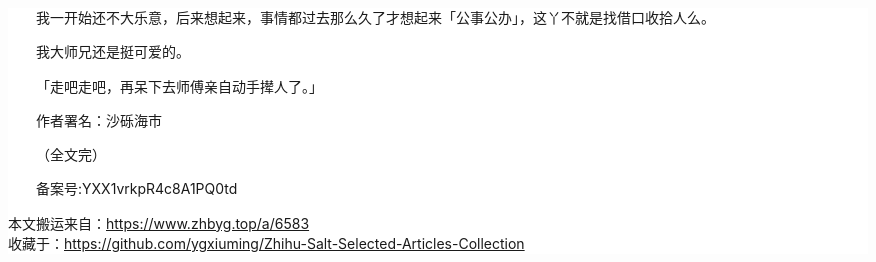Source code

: &emsp;&emsp;我一开始还不大乐意，后来想起来，事情都过去那么久了才想起来「公事公办」，这丫不就是找借口收拾人么。  
  
&emsp;&emsp;我大师兄还是挺可爱的。  
  
&emsp;&emsp;「走吧走吧，再呆下去师傅亲自动手撵人了。」  
  
&emsp;&emsp;作者署名：沙砾海市  
  
&emsp;&emsp;（全文完）  
  
&emsp;&emsp;备案号:YXX1vrkpR4c8A1PQ0td  
  
本文搬运来自：https://www.zhbyg.top/a/6583  
 收藏于：https://github.com/ygxiuming/Zhihu-Salt-Selected-Articles-Collection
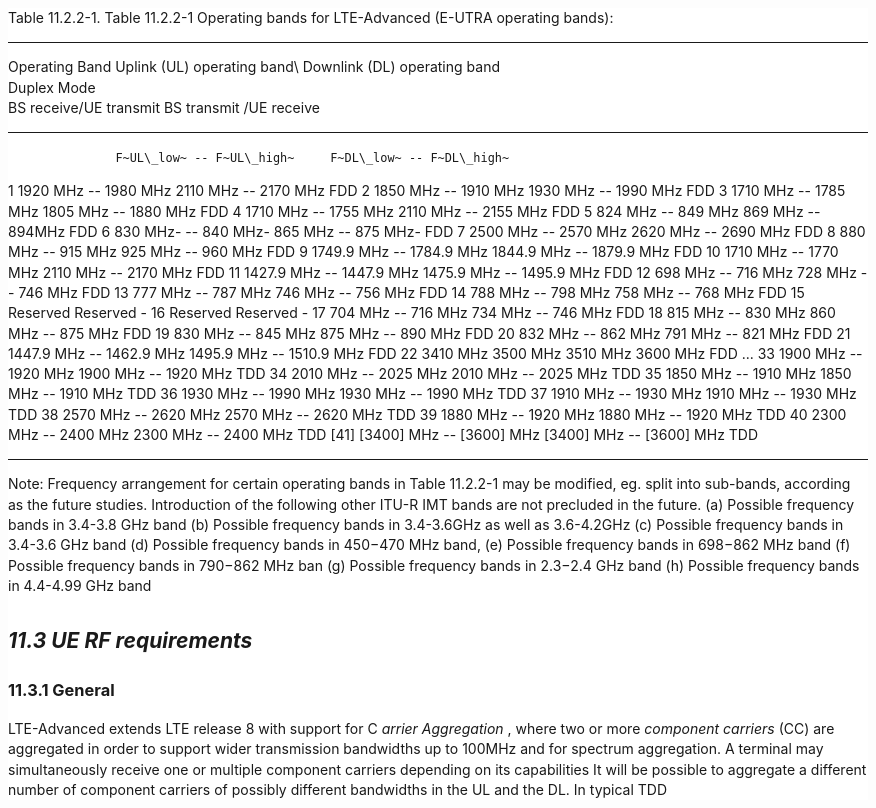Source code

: Table 11.2.2-1.
Table 11.2.2-1 Operating bands for LTE-Advanced (E-UTRA operating bands):
* * *
Operating Band Uplink (UL) operating band\ Downlink (DL) operating band\
Duplex Mode  
BS receive/UE transmit BS transmit /UE receive
* * *
                   F~UL\_low~ -- F~UL\_high~     F~DL\_low~ -- F~DL\_high~
1 1920 MHz -- 1980 MHz 2110 MHz -- 2170 MHz FDD
2 1850 MHz -- 1910 MHz 1930 MHz -- 1990 MHz FDD
3 1710 MHz -- 1785 MHz 1805 MHz -- 1880 MHz FDD
4 1710 MHz -- 1755 MHz 2110 MHz -- 2155 MHz FDD
5 824 MHz -- 849 MHz 869 MHz -- 894MHz FDD
6 830 MHz- -- 840 MHz- 865 MHz -- 875 MHz- FDD
7 2500 MHz -- 2570 MHz 2620 MHz -- 2690 MHz FDD
8 880 MHz -- 915 MHz 925 MHz -- 960 MHz FDD
9 1749.9 MHz -- 1784.9 MHz 1844.9 MHz -- 1879.9 MHz FDD
10 1710 MHz -- 1770 MHz 2110 MHz -- 2170 MHz FDD
11 1427.9 MHz -- 1447.9 MHz 1475.9 MHz -- 1495.9 MHz FDD
12 698 MHz -- 716 MHz 728 MHz -- 746 MHz FDD
13 777 MHz -- 787 MHz 746 MHz -- 756 MHz FDD
14 788 MHz -- 798 MHz 758 MHz -- 768 MHz FDD
15 Reserved Reserved -
16 Reserved Reserved -
17 704 MHz -- 716 MHz 734 MHz -- 746 MHz FDD
18 815 MHz -- 830 MHz 860 MHz -- 875 MHz FDD
19 830 MHz -- 845 MHz 875 MHz -- 890 MHz FDD
20 832 MHz -- 862 MHz 791 MHz -- 821 MHz FDD
21 1447.9 MHz -- 1462.9 MHz 1495.9 MHz -- 1510.9 MHz FDD
22 3410 MHz 3500 MHz 3510 MHz 3600 MHz FDD
...
33 1900 MHz -- 1920 MHz 1900 MHz -- 1920 MHz TDD
34 2010 MHz -- 2025 MHz 2010 MHz -- 2025 MHz TDD
35 1850 MHz -- 1910 MHz 1850 MHz -- 1910 MHz TDD
36 1930 MHz -- 1990 MHz 1930 MHz -- 1990 MHz TDD
37 1910 MHz -- 1930 MHz 1910 MHz -- 1930 MHz TDD
38 2570 MHz -- 2620 MHz 2570 MHz -- 2620 MHz TDD
39 1880 MHz -- 1920 MHz 1880 MHz -- 1920 MHz TDD
40 2300 MHz -- 2400 MHz 2300 MHz -- 2400 MHz TDD
[41] [3400] MHz -- [3600] MHz [3400] MHz -- [3600] MHz TDD
* * *
Note: Frequency arrangement for certain operating bands in Table 11.2.2-1 may
be modified, eg. split into sub-bands, according as the future studies.
Introduction of the following other ITU-R IMT bands are not precluded in the
future.
(a) Possible frequency bands in 3.4-3.8 GHz band
(b) Possible frequency bands in 3.4-3.6GHz as well as 3.6-4.2GHz
(c) Possible frequency bands in 3.4-3.6 GHz band
(d) Possible frequency bands in 450−470 MHz band,
(e) Possible frequency bands in 698−862 MHz band
(f) Possible frequency bands in 790−862 MHz ban
(g) Possible frequency bands in 2.3−2.4 GHz band
(h) Possible frequency bands in 4.4-4.99 GHz band
## **_11.3 UE RF requirements_**
### 11.3.1 General
LTE-Advanced extends LTE release 8 with support for C _arrier Aggregation_ ,
where two or more _component carriers_ (CC) are aggregated in order to support
wider transmission bandwidths up to 100MHz and for spectrum aggregation. A
terminal may simultaneously receive one or multiple component carriers
depending on its capabilities
It will be possible to aggregate a different number of component carriers of
possibly different bandwidths in the UL and the DL. In typical TDD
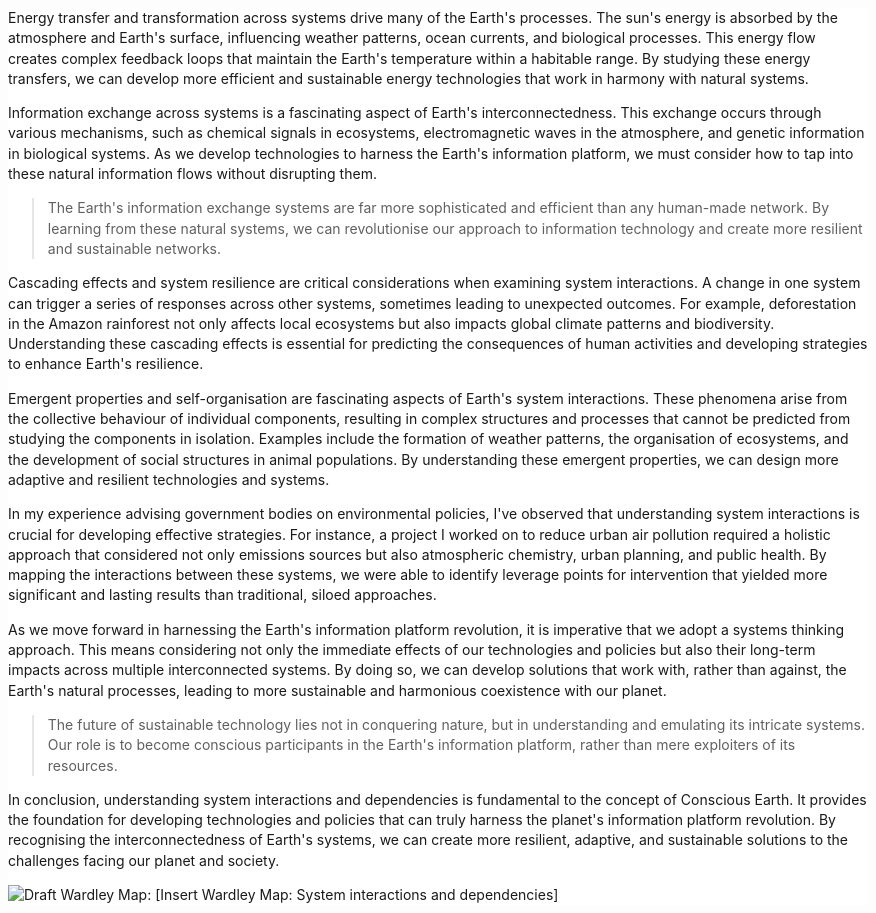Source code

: Energy transfer and transformation across systems drive many of the Earth's processes. The sun's energy is absorbed by the atmosphere and Earth's surface, influencing weather patterns, ocean currents, and biological processes. This energy flow creates complex feedback loops that maintain the Earth's temperature within a habitable range. By studying these energy transfers, we can develop more efficient and sustainable energy technologies that work in harmony with natural systems.

Information exchange across systems is a fascinating aspect of Earth's interconnectedness. This exchange occurs through various mechanisms, such as chemical signals in ecosystems, electromagnetic waves in the atmosphere, and genetic information in biological systems. As we develop technologies to harness the Earth's information platform, we must consider how to tap into these natural information flows without disrupting them.

> The Earth's information exchange systems are far more sophisticated and efficient than any human-made network. By learning from these natural systems, we can revolutionise our approach to information technology and create more resilient and sustainable networks.

Cascading effects and system resilience are critical considerations when examining system interactions. A change in one system can trigger a series of responses across other systems, sometimes leading to unexpected outcomes. For example, deforestation in the Amazon rainforest not only affects local ecosystems but also impacts global climate patterns and biodiversity. Understanding these cascading effects is essential for predicting the consequences of human activities and developing strategies to enhance Earth's resilience.

Emergent properties and self-organisation are fascinating aspects of Earth's system interactions. These phenomena arise from the collective behaviour of individual components, resulting in complex structures and processes that cannot be predicted from studying the components in isolation. Examples include the formation of weather patterns, the organisation of ecosystems, and the development of social structures in animal populations. By understanding these emergent properties, we can design more adaptive and resilient technologies and systems.

In my experience advising government bodies on environmental policies, I've observed that understanding system interactions is crucial for developing effective strategies. For instance, a project I worked on to reduce urban air pollution required a holistic approach that considered not only emissions sources but also atmospheric chemistry, urban planning, and public health. By mapping the interactions between these systems, we were able to identify leverage points for intervention that yielded more significant and lasting results than traditional, siloed approaches.

As we move forward in harnessing the Earth's information platform revolution, it is imperative that we adopt a systems thinking approach. This means considering not only the immediate effects of our technologies and policies but also their long-term impacts across multiple interconnected systems. By doing so, we can develop solutions that work with, rather than against, the Earth's natural processes, leading to more sustainable and harmonious coexistence with our planet.

> The future of sustainable technology lies not in conquering nature, but in understanding and emulating its intricate systems. Our role is to become conscious participants in the Earth's information platform, rather than mere exploiters of its resources.

In conclusion, understanding system interactions and dependencies is fundamental to the concept of Conscious Earth. It provides the foundation for developing technologies and policies that can truly harness the planet's information platform revolution. By recognising the interconnectedness of Earth's systems, we can create more resilient, adaptive, and sustainable solutions to the challenges facing our planet and society.

![Draft Wardley Map: [Insert Wardley Map: System interactions and dependencies]](https://images.wardleymaps.ai/wardleymaps/map_dcee27de-eba3-41da-bc01-52ae7adbe7f5.png)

-.-.-

__Action item__.
Reproduce all the records above word for word, leaving out the pictures.

__Response for this exercise__.
Source code

: &emsp;&emsp;我一开始还不大乐意，后来想起来，事情都过去那么久了才想起来「公事公办」，这丫不就是找借口收拾人么。  
  
&emsp;&emsp;我大师兄还是挺可爱的。  
  
&emsp;&emsp;「走吧走吧，再呆下去师傅亲自动手撵人了。」  
  
&emsp;&emsp;作者署名：沙砾海市  
  
&emsp;&emsp;（全文完）  
  
&emsp;&emsp;备案号:YXX1vrkpR4c8A1PQ0td  
  
本文搬运来自：https://www.zhbyg.top/a/6583  
 收藏于：https://github.com/ygxiuming/Zhihu-Salt-Selected-Articles-Collection
Source code

: Table 11.2.2-1.
Table 11.2.2-1 Operating bands for LTE-Advanced (E-UTRA operating bands):
* * *
Operating Band Uplink (UL) operating band\ Downlink (DL) operating band\
Duplex Mode  
BS receive/UE transmit BS transmit /UE receive
* * *
                   F~UL\_low~ -- F~UL\_high~     F~DL\_low~ -- F~DL\_high~
1 1920 MHz -- 1980 MHz 2110 MHz -- 2170 MHz FDD
2 1850 MHz -- 1910 MHz 1930 MHz -- 1990 MHz FDD
3 1710 MHz -- 1785 MHz 1805 MHz -- 1880 MHz FDD
4 1710 MHz -- 1755 MHz 2110 MHz -- 2155 MHz FDD
5 824 MHz -- 849 MHz 869 MHz -- 894MHz FDD
6 830 MHz- -- 840 MHz- 865 MHz -- 875 MHz- FDD
7 2500 MHz -- 2570 MHz 2620 MHz -- 2690 MHz FDD
8 880 MHz -- 915 MHz 925 MHz -- 960 MHz FDD
9 1749.9 MHz -- 1784.9 MHz 1844.9 MHz -- 1879.9 MHz FDD
10 1710 MHz -- 1770 MHz 2110 MHz -- 2170 MHz FDD
11 1427.9 MHz -- 1447.9 MHz 1475.9 MHz -- 1495.9 MHz FDD
12 698 MHz -- 716 MHz 728 MHz -- 746 MHz FDD
13 777 MHz -- 787 MHz 746 MHz -- 756 MHz FDD
14 788 MHz -- 798 MHz 758 MHz -- 768 MHz FDD
15 Reserved Reserved -
16 Reserved Reserved -
17 704 MHz -- 716 MHz 734 MHz -- 746 MHz FDD
18 815 MHz -- 830 MHz 860 MHz -- 875 MHz FDD
19 830 MHz -- 845 MHz 875 MHz -- 890 MHz FDD
20 832 MHz -- 862 MHz 791 MHz -- 821 MHz FDD
21 1447.9 MHz -- 1462.9 MHz 1495.9 MHz -- 1510.9 MHz FDD
22 3410 MHz 3500 MHz 3510 MHz 3600 MHz FDD
...
33 1900 MHz -- 1920 MHz 1900 MHz -- 1920 MHz TDD
34 2010 MHz -- 2025 MHz 2010 MHz -- 2025 MHz TDD
35 1850 MHz -- 1910 MHz 1850 MHz -- 1910 MHz TDD
36 1930 MHz -- 1990 MHz 1930 MHz -- 1990 MHz TDD
37 1910 MHz -- 1930 MHz 1910 MHz -- 1930 MHz TDD
38 2570 MHz -- 2620 MHz 2570 MHz -- 2620 MHz TDD
39 1880 MHz -- 1920 MHz 1880 MHz -- 1920 MHz TDD
40 2300 MHz -- 2400 MHz 2300 MHz -- 2400 MHz TDD
[41] [3400] MHz -- [3600] MHz [3400] MHz -- [3600] MHz TDD
* * *
Note: Frequency arrangement for certain operating bands in Table 11.2.2-1 may
be modified, eg. split into sub-bands, according as the future studies.
Introduction of the following other ITU-R IMT bands are not precluded in the
future.
(a) Possible frequency bands in 3.4-3.8 GHz band
(b) Possible frequency bands in 3.4-3.6GHz as well as 3.6-4.2GHz
(c) Possible frequency bands in 3.4-3.6 GHz band
(d) Possible frequency bands in 450−470 MHz band,
(e) Possible frequency bands in 698−862 MHz band
(f) Possible frequency bands in 790−862 MHz ban
(g) Possible frequency bands in 2.3−2.4 GHz band
(h) Possible frequency bands in 4.4-4.99 GHz band
## **_11.3 UE RF requirements_**
### 11.3.1 General
LTE-Advanced extends LTE release 8 with support for C _arrier Aggregation_ ,
where two or more _component carriers_ (CC) are aggregated in order to support
wider transmission bandwidths up to 100MHz and for spectrum aggregation. A
terminal may simultaneously receive one or multiple component carriers
depending on its capabilities
It will be possible to aggregate a different number of component carriers of
possibly different bandwidths in the UL and the DL. In typical TDD
Source code

: Energy transfer and transformation across systems drive many of the Earth's processes. The sun's energy is absorbed by the atmosphere and Earth's surface, influencing weather patterns, ocean currents, and biological processes. This energy flow creates complex feedback loops that maintain the Earth's temperature within a habitable range. By studying these energy transfers, we can develop more efficient and sustainable energy technologies that work in harmony with natural systems.

Information exchange across systems is a fascinating aspect of Earth's interconnectedness. This exchange occurs through various mechanisms, such as chemical signals in ecosystems, electromagnetic waves in the atmosphere, and genetic information in biological systems. As we develop technologies to harness the Earth's information platform, we must consider how to tap into these natural information flows without disrupting them.

> The Earth's information exchange systems are far more sophisticated and efficient than any human-made network. By learning from these natural systems, we can revolutionise our approach to information technology and create more resilient and sustainable networks.

Cascading effects and system resilience are critical considerations when examining system interactions. A change in one system can trigger a series of responses across other systems, sometimes leading to unexpected outcomes. For example, deforestation in the Amazon rainforest not only affects local ecosystems but also impacts global climate patterns and biodiversity. Understanding these cascading effects is essential for predicting the consequences of human activities and developing strategies to enhance Earth's resilience.

Emergent properties and self-organisation are fascinating aspects of Earth's system interactions. These phenomena arise from the collective behaviour of individual components, resulting in complex structures and processes that cannot be predicted from studying the components in isolation. Examples include the formation of weather patterns, the organisation of ecosystems, and the development of social structures in animal populations. By understanding these emergent properties, we can design more adaptive and resilient technologies and systems.

In my experience advising government bodies on environmental policies, I've observed that understanding system interactions is crucial for developing effective strategies. For instance, a project I worked on to reduce urban air pollution required a holistic approach that considered not only emissions sources but also atmospheric chemistry, urban planning, and public health. By mapping the interactions between these systems, we were able to identify leverage points for intervention that yielded more significant and lasting results than traditional, siloed approaches.

As we move forward in harnessing the Earth's information platform revolution, it is imperative that we adopt a systems thinking approach. This means considering not only the immediate effects of our technologies and policies but also their long-term impacts across multiple interconnected systems. By doing so, we can develop solutions that work with, rather than against, the Earth's natural processes, leading to more sustainable and harmonious coexistence with our planet.

> The future of sustainable technology lies not in conquering nature, but in understanding and emulating its intricate systems. Our role is to become conscious participants in the Earth's information platform, rather than mere exploiters of its resources.

In conclusion, understanding system interactions and dependencies is fundamental to the concept of Conscious Earth. It provides the foundation for developing technologies and policies that can truly harness the planet's information platform revolution. By recognising the interconnectedness of Earth's systems, we can create more resilient, adaptive, and sustainable solutions to the challenges facing our planet and society.

![Draft Wardley Map: [Insert Wardley Map: System interactions and dependencies]](https://images.wardleymaps.ai/wardleymaps/map_dcee27de-eba3-41da-bc01-52ae7adbe7f5.png)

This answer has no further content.